Should I Take Vitamin B12?
I’ve written about the importance of B12 before, but it really is shocking to see some of the consequences of a lack of this essential nutrient.
Having someone go vegan for the sake of their health and end up worse off because of a B12 deficiency is tragic. Unfortunately, it does happen.
In this video, for example, Dr. Greger warns of vegan paralysis: “Look at what non-B12-supplemented veganism did to this guy: rotted his spinal cord from the inside out.”
The medical name for this devastating condition is vegetarian’s myelopathy. How common is the B12 problem?
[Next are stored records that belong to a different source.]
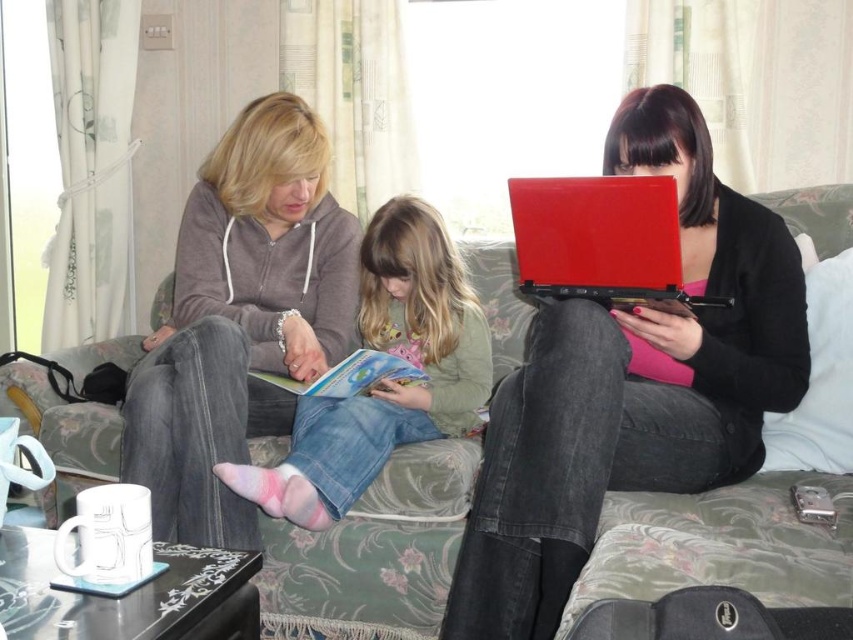
Does floral fabric couch at center have a greater height compared to matte red laptop at center right?

Indeed, floral fabric couch at center has a greater height compared to matte red laptop at center right.

Can you confirm if floral fabric couch at center is shorter than matte red laptop at center right?

In fact, floral fabric couch at center may be taller than matte red laptop at center right.

Between point (708, 525) and point (511, 192), which one is positioned behind?

Positioned behind is point (511, 192).

You are a GUI agent. You are given a task and a screenshot of the screen. Output one action in this format:
    pyautogui.click(x=<x>, y=<y>)
    Task: Click on the floral fabric couch at center
    
    Given the screenshot: What is the action you would take?
    pyautogui.click(x=373, y=554)

Is matte red laptop at center positioned behind denim jeans at center?

No, matte red laptop at center is closer to the viewer.

Does matte red laptop at center have a greater height compared to denim jeans at center?

Indeed, matte red laptop at center has a greater height compared to denim jeans at center.

Does point (584, 548) come behind point (463, 310)?

That is False.

Locate an element on the screen. Image resolution: width=853 pixels, height=640 pixels. matte red laptop at center is located at coordinates (631, 387).

Is floral fabric couch at center shorter than matte plastic book at center?

No, floral fabric couch at center is not shorter than matte plastic book at center.

Does floral fabric couch at center have a larger size compared to matte plastic book at center?

Correct, floral fabric couch at center is larger in size than matte plastic book at center.

The height and width of the screenshot is (640, 853). I want to click on floral fabric couch at center, so click(x=373, y=554).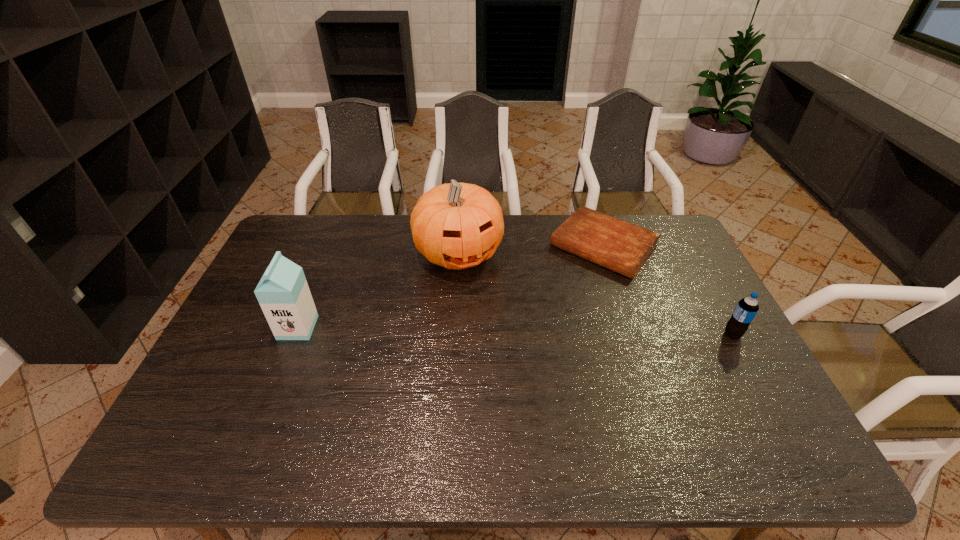
Where is `Bible located in the right edge section of the desktop`? The width and height of the screenshot is (960, 540). Bible located in the right edge section of the desktop is located at coordinates point(620,246).

Where is `object situated at the far right corner`? object situated at the far right corner is located at coordinates (620, 246).

The height and width of the screenshot is (540, 960). In the image, there is a desktop. What are the coordinates of `vacant space at the far edge` in the screenshot? It's located at (348, 219).

Identify the location of free spot at the near edge of the desktop. The width and height of the screenshot is (960, 540). (680, 410).

Find the location of a particular element. blank space at the left edge is located at coordinates (309, 265).

Where is `vacant space at the right edge of the desktop`? Image resolution: width=960 pixels, height=540 pixels. vacant space at the right edge of the desktop is located at coordinates (739, 362).

Locate an element on the screen. This screenshot has width=960, height=540. vacant space at the far left corner of the desktop is located at coordinates (299, 243).

You are a GUI agent. You are given a task and a screenshot of the screen. Output one action in this format:
    pyautogui.click(x=<x>, y=<y>)
    Task: Click on the vacant space at the near left corner of the desktop
    
    Given the screenshot: What is the action you would take?
    pyautogui.click(x=243, y=394)

Identify the location of free space at the near right corner of the desktop. (765, 415).

The width and height of the screenshot is (960, 540). What are the coordinates of `free area in between the third object from right to left and the soda bottle` in the screenshot? It's located at (595, 294).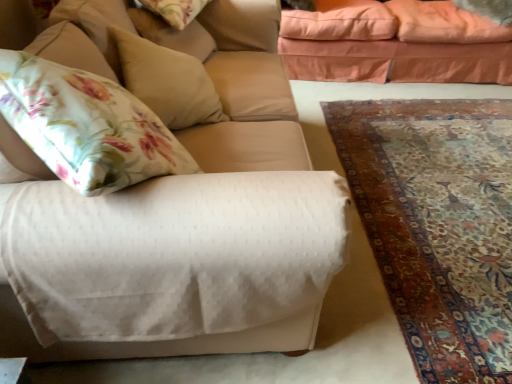
Find the location of a particular element. The height and width of the screenshot is (384, 512). free spot below carpet with intricate patterns at lower right (from a real-world perspective) is located at coordinates (442, 176).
A major review, Dr. Greger cautions, found that “…60% of vegans are B12 deficient, because they’re not regularly eating B12-fortified foods or taking B12 supplements… So that means yet another year of horror story, after horror story.”
Pictures of these medical conditions scroll past to emphasize the “horrors”:
• neuropsychiatric disorders
• brain shrinkage
• bone damage
• artery wall thickening
• irreversible nerve damage
Mothers-to-be must also beware! “Not taking vitamin B12 during pregnancy is inexcusable. It can cause infantile seizures.”
Although vegans are also susceptible to calcium and iodine deficiencies, they still do better nutritionally than omnivores. On average, omnivore diets are low in:
• Vitamin C
• Vitamin E
I recommend that omnivores adopt a completely plant-based diet, including what Dr. Greger calls a “cholesterol-free course of B12.”
Look for B12-fortified foods; my favorites are fortified soy milk and nutritional yeast. My kids like B12-fortified breakfast cereals. A daily B12 supplement or weekly B12 sublingual tablet can also meet your requirement.
As to the calcium and iodine? Minimize your risks of deficiency by upping your intakes of kale, broccoli and using iodized salt!